Okay, all right. Sounds like you guys should be more aggressively reducing the high-priced debt.

Operator

Operator

[Operator Instructions] The next question comes from Anil Gupta of Imperial Capital.

Anil Gupta

Analyst

So I have 2 questions for you. One was on visibility of political revenues. I know you talked a little bit about the success you're having so far in 2Q. But I just wanted to get a sense as to whether these are -- are political dollars generally booked ahead of time consistent with the rest of the business? Or are these more last minute dollars, and therefore, your visibility is a little bit less? Or just I kind of wanted to get a sense as to your ability to feel when those dollars should hit the P&L?

Walter Ulloa

Analyst

Well, it's the latter. It's not much visibility as the business comes in 2 weeks at a time, week at a time. It's generally how it works. But we did about $1.5 million in the third quarter of 2008 in political. And we think we're going to go well beyond that in this quarter -- in the third quarter 2012.

Anil Gupta

Analyst

Okay.
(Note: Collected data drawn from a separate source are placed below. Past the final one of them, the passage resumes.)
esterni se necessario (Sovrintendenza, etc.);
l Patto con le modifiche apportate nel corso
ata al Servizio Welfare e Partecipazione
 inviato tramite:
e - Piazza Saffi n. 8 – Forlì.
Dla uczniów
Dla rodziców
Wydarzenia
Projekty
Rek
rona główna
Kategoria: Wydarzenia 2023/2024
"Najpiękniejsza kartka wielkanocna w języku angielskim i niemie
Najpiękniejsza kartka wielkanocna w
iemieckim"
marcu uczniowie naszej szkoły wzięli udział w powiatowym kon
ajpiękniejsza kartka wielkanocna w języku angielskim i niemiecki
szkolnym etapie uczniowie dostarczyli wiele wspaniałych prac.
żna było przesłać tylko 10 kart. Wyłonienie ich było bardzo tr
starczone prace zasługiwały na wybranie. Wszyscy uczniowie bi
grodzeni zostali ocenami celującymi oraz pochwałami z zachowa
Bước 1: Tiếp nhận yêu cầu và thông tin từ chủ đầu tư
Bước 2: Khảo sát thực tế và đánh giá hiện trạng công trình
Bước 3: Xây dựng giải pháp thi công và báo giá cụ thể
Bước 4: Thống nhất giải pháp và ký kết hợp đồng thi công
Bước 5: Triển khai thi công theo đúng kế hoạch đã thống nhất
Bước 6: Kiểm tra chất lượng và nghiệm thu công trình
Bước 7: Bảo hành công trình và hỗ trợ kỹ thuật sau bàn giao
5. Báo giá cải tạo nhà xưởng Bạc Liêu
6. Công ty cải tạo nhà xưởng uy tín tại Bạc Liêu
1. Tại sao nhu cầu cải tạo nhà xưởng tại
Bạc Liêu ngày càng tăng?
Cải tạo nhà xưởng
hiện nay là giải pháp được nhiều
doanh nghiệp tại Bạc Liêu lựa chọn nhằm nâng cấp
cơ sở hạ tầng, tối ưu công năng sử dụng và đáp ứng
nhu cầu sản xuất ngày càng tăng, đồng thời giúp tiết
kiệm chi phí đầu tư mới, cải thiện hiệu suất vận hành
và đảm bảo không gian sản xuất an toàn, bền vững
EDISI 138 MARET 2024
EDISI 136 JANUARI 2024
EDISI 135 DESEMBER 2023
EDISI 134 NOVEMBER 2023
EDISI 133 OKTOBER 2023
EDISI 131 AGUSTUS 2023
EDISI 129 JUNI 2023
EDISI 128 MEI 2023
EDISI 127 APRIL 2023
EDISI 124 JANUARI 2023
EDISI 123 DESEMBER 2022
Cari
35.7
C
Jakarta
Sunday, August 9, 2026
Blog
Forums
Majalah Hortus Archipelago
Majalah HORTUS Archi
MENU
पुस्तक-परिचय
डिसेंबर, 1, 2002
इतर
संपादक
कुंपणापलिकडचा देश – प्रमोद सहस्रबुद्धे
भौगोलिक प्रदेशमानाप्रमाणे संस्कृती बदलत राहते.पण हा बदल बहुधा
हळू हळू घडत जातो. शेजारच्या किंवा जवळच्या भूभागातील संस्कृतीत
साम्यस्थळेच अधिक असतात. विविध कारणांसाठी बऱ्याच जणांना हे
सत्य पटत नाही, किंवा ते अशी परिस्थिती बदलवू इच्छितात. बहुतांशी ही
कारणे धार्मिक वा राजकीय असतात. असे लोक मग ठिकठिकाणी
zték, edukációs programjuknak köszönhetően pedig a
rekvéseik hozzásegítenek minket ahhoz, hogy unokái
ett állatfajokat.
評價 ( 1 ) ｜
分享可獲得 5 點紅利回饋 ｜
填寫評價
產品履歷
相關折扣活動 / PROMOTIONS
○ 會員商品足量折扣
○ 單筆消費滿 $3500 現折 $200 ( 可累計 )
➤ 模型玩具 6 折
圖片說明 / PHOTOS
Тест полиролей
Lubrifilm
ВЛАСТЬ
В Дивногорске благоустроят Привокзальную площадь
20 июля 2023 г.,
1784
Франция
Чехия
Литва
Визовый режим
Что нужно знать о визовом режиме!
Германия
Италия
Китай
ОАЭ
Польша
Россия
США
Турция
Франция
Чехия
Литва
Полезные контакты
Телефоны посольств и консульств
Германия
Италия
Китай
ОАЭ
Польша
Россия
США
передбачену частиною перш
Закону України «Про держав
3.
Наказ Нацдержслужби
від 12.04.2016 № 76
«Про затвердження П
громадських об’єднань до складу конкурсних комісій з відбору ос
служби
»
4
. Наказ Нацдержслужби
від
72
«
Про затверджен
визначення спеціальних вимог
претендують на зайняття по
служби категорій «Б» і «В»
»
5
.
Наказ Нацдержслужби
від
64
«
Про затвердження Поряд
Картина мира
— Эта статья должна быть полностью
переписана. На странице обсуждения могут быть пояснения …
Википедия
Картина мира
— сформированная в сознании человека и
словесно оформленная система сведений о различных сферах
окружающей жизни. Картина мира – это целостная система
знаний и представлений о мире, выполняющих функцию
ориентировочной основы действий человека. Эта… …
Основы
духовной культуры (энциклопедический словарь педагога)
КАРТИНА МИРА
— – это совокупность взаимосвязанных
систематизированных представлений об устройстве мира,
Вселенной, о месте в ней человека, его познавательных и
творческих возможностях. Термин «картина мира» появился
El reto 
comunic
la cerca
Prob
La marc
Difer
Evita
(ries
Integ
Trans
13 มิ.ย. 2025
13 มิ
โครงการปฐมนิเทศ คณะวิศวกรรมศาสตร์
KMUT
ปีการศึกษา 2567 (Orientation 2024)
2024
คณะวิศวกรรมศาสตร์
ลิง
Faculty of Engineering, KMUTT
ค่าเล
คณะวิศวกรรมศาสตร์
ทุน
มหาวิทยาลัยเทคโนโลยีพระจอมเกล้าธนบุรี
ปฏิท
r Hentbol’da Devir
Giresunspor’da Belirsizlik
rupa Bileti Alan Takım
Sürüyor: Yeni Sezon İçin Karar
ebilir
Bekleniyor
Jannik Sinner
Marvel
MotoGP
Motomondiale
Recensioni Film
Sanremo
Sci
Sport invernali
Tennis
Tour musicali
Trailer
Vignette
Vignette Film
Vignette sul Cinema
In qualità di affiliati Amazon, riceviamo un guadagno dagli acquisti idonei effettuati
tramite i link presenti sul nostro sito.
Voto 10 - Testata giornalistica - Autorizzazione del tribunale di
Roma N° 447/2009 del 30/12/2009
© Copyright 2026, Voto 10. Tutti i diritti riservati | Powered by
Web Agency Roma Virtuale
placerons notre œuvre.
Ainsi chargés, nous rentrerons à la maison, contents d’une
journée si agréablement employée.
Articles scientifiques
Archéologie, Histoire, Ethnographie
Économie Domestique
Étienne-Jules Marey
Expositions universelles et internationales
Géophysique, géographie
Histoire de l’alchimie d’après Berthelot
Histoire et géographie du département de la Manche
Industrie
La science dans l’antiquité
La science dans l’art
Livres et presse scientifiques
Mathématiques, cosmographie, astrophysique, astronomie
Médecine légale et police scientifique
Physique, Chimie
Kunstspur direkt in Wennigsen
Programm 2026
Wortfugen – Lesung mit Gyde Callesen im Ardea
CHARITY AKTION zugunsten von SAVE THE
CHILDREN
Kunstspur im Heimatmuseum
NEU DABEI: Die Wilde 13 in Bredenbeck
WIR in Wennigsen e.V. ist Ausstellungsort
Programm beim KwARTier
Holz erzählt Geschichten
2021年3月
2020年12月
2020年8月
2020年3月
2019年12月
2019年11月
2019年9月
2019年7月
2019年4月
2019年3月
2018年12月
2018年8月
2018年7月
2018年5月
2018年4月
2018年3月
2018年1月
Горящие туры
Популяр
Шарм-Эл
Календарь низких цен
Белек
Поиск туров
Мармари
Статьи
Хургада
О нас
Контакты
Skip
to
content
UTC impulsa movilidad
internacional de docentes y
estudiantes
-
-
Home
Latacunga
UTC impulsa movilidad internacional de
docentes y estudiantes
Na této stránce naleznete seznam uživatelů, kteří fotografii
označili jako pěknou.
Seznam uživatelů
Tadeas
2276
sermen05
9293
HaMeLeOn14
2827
And then just one more balance sheet question for you. We're approaching the point where we're just over a year away from your potential refinancing event where the bonds become callable. How do you think about heading into that opportunity? Is there a target leverage ratio you want to get to, or is there a kind of a total debt level that you think puts you in a good position to refinance? It seems like that could be a good catalyst for increasing your free cash flow. I just wanted to get your thoughts on that?

Christopher Young

Analyst

I think our goal here internally is to get down as close to 5x in the near-term as we can. We'll do that with both debt reduction and EBITDA growth. With respect to the bonds becoming fully callable next year, if you're sitting here with 5x in that neighborhood with respect to potential refinance, obviously, in a much better position. So we got $40 million to go in the current bucket, and we've got a revolver that comes due in the third quarter of next year, and we're looking at all of our options right now with respect to using our revolver capacity to -- perhaps to take down a bigger chunk of the bonds at a cheaper rate.

Anil Gupta

Analyst

Are you precluded at all from using your revolver to pay down the notes?

Christopher Young

Analyst

No, we're not. No, this $100 million carve out under the notes deal with respect to a potential revolver. The revolver right now is only $15 million, we can take that up to $100 million.

Operator

Operator

This concludes our question-and-answer session. I would like to turn the conference back over to Walter Ulloa for any closing remarks.

Walter Ulloa

Analyst

Thank you, Andrew, and everyone for joining us on our second quarter earnings call. We look forward to addressing all of you in November when we will announce our third quarter results. Thank you.

Operator

Operator

The conference has now concluded. Thank you for attending today's presentation. You may now disconnect your line.